Exercise instructions ->
Repeat exactly what runs from the line containing "chtějí užít nejvyšší komfort." through the last line of the material below. Do not copy the pictures.

··· Source records ···

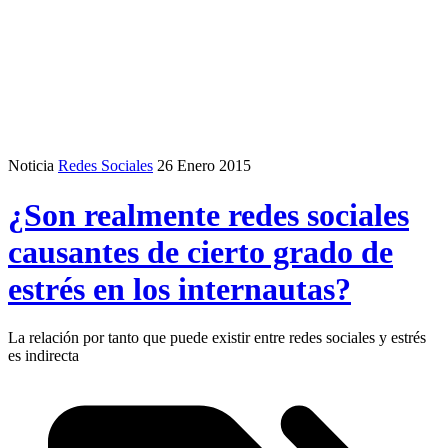
Noticia
Redes Sociales
26 Enero 2015
¿Son realmente redes sociales
causantes de cierto grado de
estrés en los internautas?
La relación por tanto que puede existir entre redes sociales y estrés
es indirecta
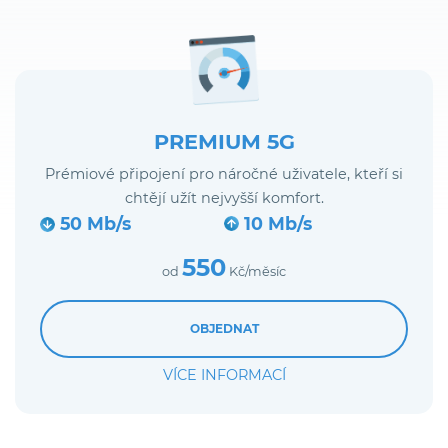
PREMIUM 5G
Prémiové připojení pro náročné uživatele, kteří si
chtějí užít nejvyšší komfort.
50 Mb/s
10 Mb/s
550
od
Kč/měsíc
OBJEDNAT
VÍCE INFORMACÍ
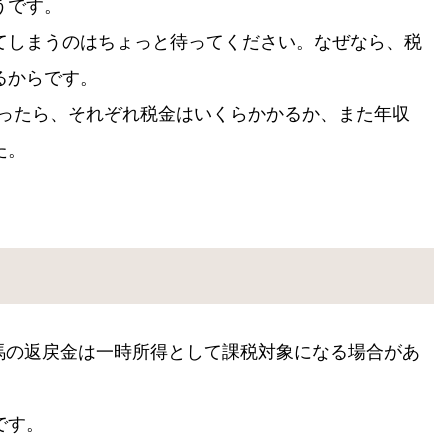
うです。
てしまうのはちょっと待ってください。なぜなら、税
るからです。
当たったら、それぞれ税金はいくらかかるか、また年収
た。
馬の返戻金は一時所得として課税対象になる場合があ
です。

···

Task output ->
chtějí užít nejvyšší komfort.
50 Mb/s
10 Mb/s
550
od
Kč/měsíc
OBJEDNAT
VÍCE INFORMACÍ
うです。
てしまうのはちょっと待ってください。なぜなら、税
るからです。
当たったら、それぞれ税金はいくらかかるか、また年収
た。
馬の返戻金は一時所得として課税対象になる場合があ
です。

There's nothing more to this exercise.